A empresária Roberta Luchsinger, conhecida por sua proximidade com Fábio Luís Lula da Silva — o Lulinha —, foi intimada pela Polícia Federal (PF) a prestar depoimento no âmbito de uma investigação que apura suspeitas de fraudes relacionadas ao pagamento de aposentadorias do Instituto Nacional do Seguro Social (INSS). A informação, inicialmente divulgada pelo jornal O Estado de S. Paulo, foi posteriormente confirmada pelo UOL.

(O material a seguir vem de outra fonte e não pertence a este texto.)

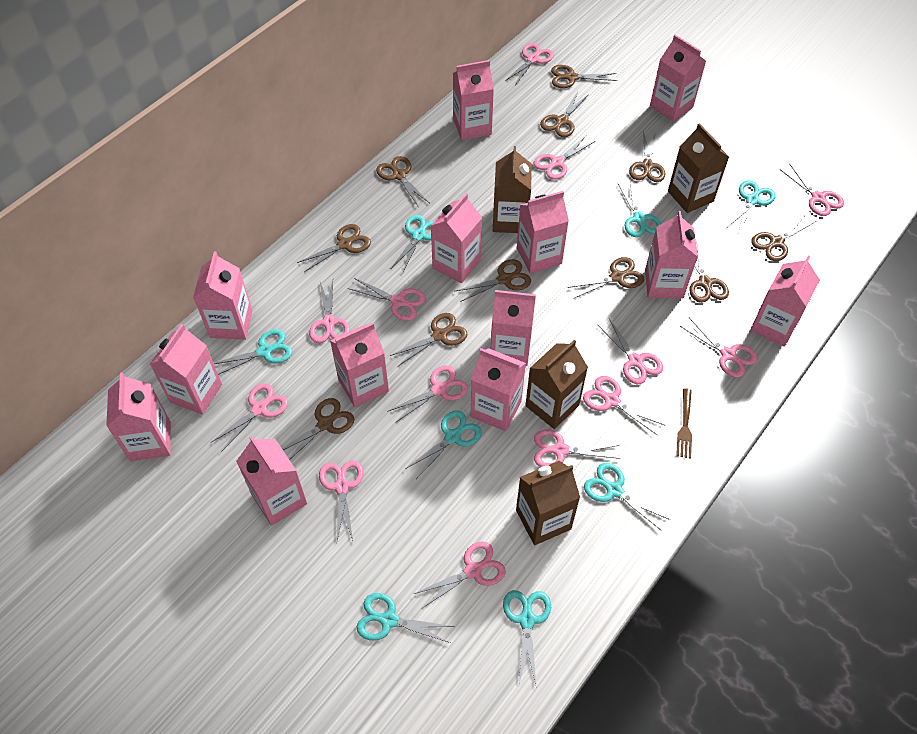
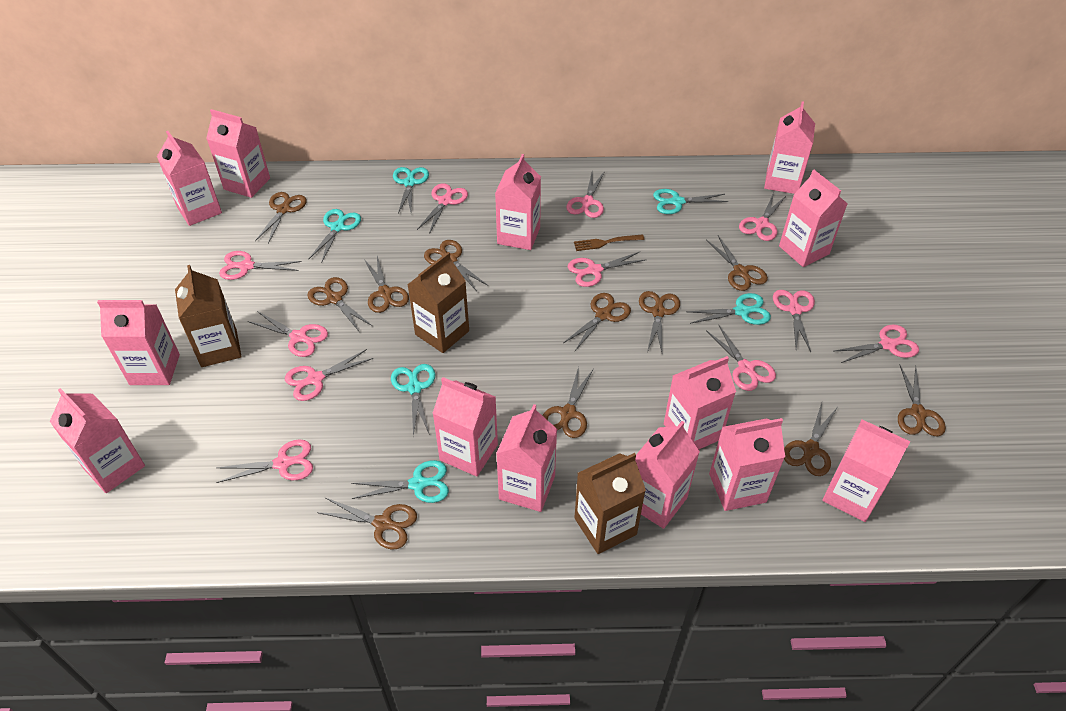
brown carton: 4 -> 3
pink scissors: 13 -> 11
turquoise scissors: 8 -> 6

De acordo com os detalhes da apuração, a intimação faz parte de um inquérito que investiga possíveis irregularidades envolvendo descontos indevidos em benefícios previdenciários. A defesa da empresária afirmou que ela já havia colaborado com as autoridades anteriormente, fornecendo esclarecimentos por escrito. Segundo os advogados, Roberta permanece à disposição para eventuais complementações, caso sejam consideradas necessárias pelos investigadores.

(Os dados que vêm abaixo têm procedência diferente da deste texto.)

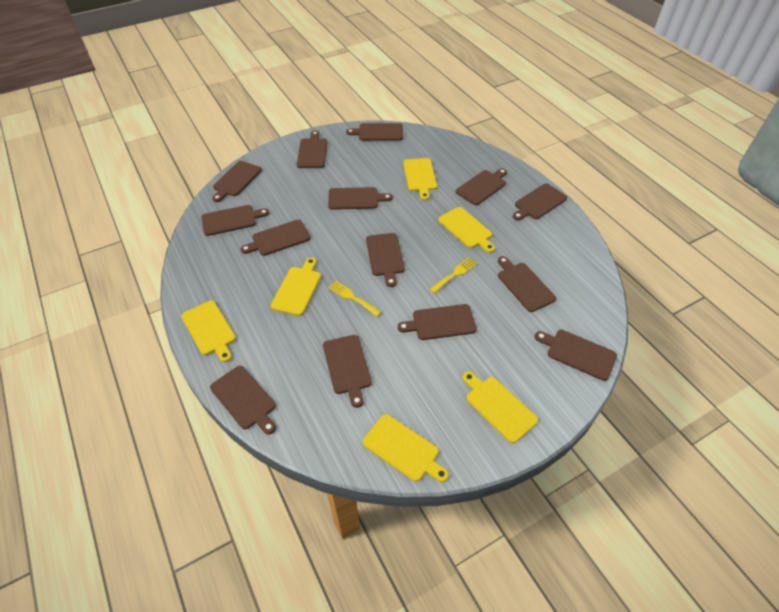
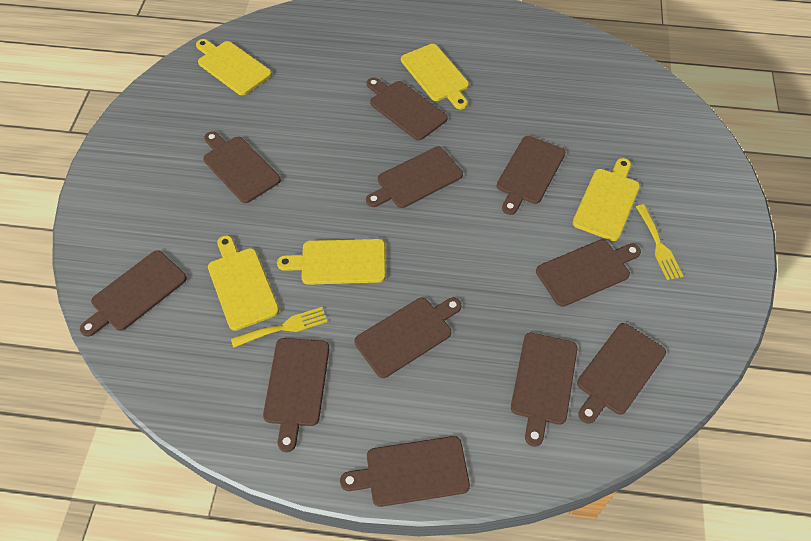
brown cutting board: 14 -> 11
yellow cutting board: 6 -> 5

Apesar disso, a defesa também sustenta que a empresária “nunca foi formalmente intimada” até o momento mencionado na reportagem. Pela legislação brasileira, pessoas convocadas para depor podem, em determinadas circunstâncias, optar por não comparecer, dependendo da condição em que são chamadas — como testemunha ou investigada. Ainda assim, a PF mantém a linha de apuração sobre o caso.
O nome de Roberta Luchsinger já havia surgido em uma operação realizada em dezembro do ano anterior. Na ocasião, a Polícia Federal identificou movimentações financeiras consideradas suspeitas entre ela e o empresário Antônio Camilo Antunes, conhecido como “Careca do INSS”. Segundo os investigadores, os dois teriam movimentado cerca de R$ 1,5 milhão em transações que agora estão sob análise detalhada.
Como resultado das investigações preliminares, a empresária passou a utilizar tornozeleira eletrônica, medida cautelar que indica o avanço das apurações. A PF trabalha com a hipótese de que os recursos possam ter relação com um esquema mais amplo de fraudes no sistema previdenciário, embora as conexões ainda estejam sendo apuradas.
Outro ponto que chama atenção dos investigadores é a relação pessoal entre Roberta e Lulinha. Há suspeitas de que a proximidade entre os dois possa ter algum tipo de ligação com os fatos investigados. No entanto, tanto a empresária quanto pessoas próximas ao filho do presidente negam qualquer envolvimento irregular ou conexão com o suposto esquema.
Em nota divulgada à imprensa ainda em dezembro, Roberta Luchsinger afirmou que nunca teve participação em práticas relacionadas a descontos indevidos do INSS. Segundo sua versão, o contato com Antônio Camilo Antunes ocorreu em um contexto profissional distinto: ela teria sido procurada para prestar serviços na área de regulação de empresas ligadas ao setor de canabidiol, atividade que, segundo a defesa, não possui relação com as suspeitas investigadas.
Até o momento, os advogados de Antônio Camilo Antunes não se manifestaram publicamente sobre o caso. A ausência de posicionamento deixa em aberto uma série de questionamentos sobre o papel do empresário nas movimentações financeiras analisadas pela PF.
A investigação segue em andamento e faz parte de um conjunto mais amplo de ações das autoridades para combater fraudes no sistema previdenciário brasileiro, um tema que vem ganhando destaque nos últimos anos devido ao impacto financeiro e social dessas práticas. Enquanto isso, os desdobramentos do caso devem continuar gerando repercussão, especialmente por envolver nomes próximos a figuras públicas de relevância nacional.